#### Need solution for RD Sharma math class 12 chapter Mean value theorem exercise 14.1 question 3 sub question (vii)

$c=\frac{\pi}{4} \in(0, \pi)$

Hint:

$f(0)=f(\pi)$ , so there exists at $c \in(0, \pi)$

Given:

$f(x)=\frac{\sin x}{e^{x}}$ on$0 \leq x \leq \pi$

Explanation:

We have

$f(x)=\frac{\sin x}{e^{x}}$on$[0, \pi]$

This can be written as

$\Rightarrow \quad f(x)=e^{-x} \sin x$ on$[0, \pi]$

We know that exponential and sine functions are continuous and differentiable on R.

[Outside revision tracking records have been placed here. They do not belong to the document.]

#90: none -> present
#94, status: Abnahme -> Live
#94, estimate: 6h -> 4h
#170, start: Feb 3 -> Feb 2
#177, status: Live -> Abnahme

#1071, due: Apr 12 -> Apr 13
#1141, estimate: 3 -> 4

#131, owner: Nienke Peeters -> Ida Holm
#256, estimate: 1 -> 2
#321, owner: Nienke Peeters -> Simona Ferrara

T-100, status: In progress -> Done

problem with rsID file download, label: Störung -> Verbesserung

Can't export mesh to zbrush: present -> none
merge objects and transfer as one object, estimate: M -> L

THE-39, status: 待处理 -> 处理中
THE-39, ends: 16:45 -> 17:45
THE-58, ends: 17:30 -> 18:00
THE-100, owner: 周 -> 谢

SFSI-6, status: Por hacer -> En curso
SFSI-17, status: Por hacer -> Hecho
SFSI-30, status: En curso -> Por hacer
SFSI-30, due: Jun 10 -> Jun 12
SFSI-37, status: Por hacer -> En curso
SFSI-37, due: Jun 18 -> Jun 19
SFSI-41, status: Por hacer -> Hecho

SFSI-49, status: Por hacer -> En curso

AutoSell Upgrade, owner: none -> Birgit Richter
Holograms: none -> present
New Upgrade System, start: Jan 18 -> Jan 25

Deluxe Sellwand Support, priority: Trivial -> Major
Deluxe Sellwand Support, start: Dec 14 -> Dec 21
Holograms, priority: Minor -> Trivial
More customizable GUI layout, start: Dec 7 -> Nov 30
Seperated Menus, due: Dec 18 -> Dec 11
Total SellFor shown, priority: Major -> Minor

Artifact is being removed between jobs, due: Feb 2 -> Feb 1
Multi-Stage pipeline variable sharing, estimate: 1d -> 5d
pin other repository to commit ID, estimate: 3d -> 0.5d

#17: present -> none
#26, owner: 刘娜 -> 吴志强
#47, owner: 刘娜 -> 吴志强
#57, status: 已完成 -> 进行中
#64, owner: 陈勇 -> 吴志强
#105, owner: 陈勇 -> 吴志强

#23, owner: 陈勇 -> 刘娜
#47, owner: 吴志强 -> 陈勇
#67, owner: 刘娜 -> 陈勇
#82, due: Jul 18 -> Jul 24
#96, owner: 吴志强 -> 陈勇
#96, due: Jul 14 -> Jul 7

$\\ \Rightarrow \quad f(0)=e^{-0} \sin (0) \\\\ \Rightarrow \quad f(0)=1 \times 0 \\\\ \therefore f(0)=0 \\\\ \Rightarrow \quad f(\pi)=e^{-\pi} \sin \pi \\\\ \Rightarrow \quad f(\pi)=e^{-\pi} \times 0 \\\\ \therefore f(\pi)=0$

We have$f(0)=f(\pi)$ , so there exists at $c \in(0, \pi)$ , such that$f^{\prime}(c)=0$

Let’s find the derivative of f(x)

$\\ \Rightarrow \quad f^{\prime}(x)=\frac{d\left(e^{-x} \sin x\right)}{d x} \\\\ \Rightarrow \quad f^{\prime}(x)=\sin x \frac{d\left(e^{-x}\right)}{d x}+e^{-x} \frac{d(\sin x)}{d x} \\\\ \Rightarrow \quad f^{\prime}(x)=\sin x\left(-e^{-x}\right)+e^{-x}(\cos x) \\\\ \Rightarrow \quad f^{\prime}(x)=e^{-x}(-\sin x+\cos x)$

We have$f^{\prime}(c)=0$

$\\ \Rightarrow \quad e^{-c}(-\sin c+\cos c)=0\\\\ \Rightarrow \quad-\sin c+\cos c=0\\\\ \Rightarrow \quad-\frac{1}{\sqrt{2}} \sin c+\frac{1}{\sqrt{2}} \cos c=0$           (Multiplying both the sides by$\frac{1}{\sqrt2}$)

$\\ \Rightarrow \quad-\sin \left(\frac{\pi}{4}\right) \sin c+\cos \left(\frac{\pi}{4}\right) \cos c=0 \\\\ \Rightarrow \quad \cos \left(c+\frac{\pi}{4}\right)=0 \ \ \ \ \ \quad[\because \cos (A+B)=\cos A \cos B-\sin A \sin B]$$\\ \Rightarrow \quad c+\frac{\pi}{4}=\cos ^{-1}(0)\\\\ \Rightarrow \quad c+\frac{\pi}{4}=\frac{\pi}{2} \ \ \ \ \ \left[\because \cos ^{-1}(0)=\frac{\pi}{2}\right]\\\\ \Rightarrow \quad c=\frac{\pi}{4} \in(0, \pi)$

Hence, Rolle’s Theorem is verified.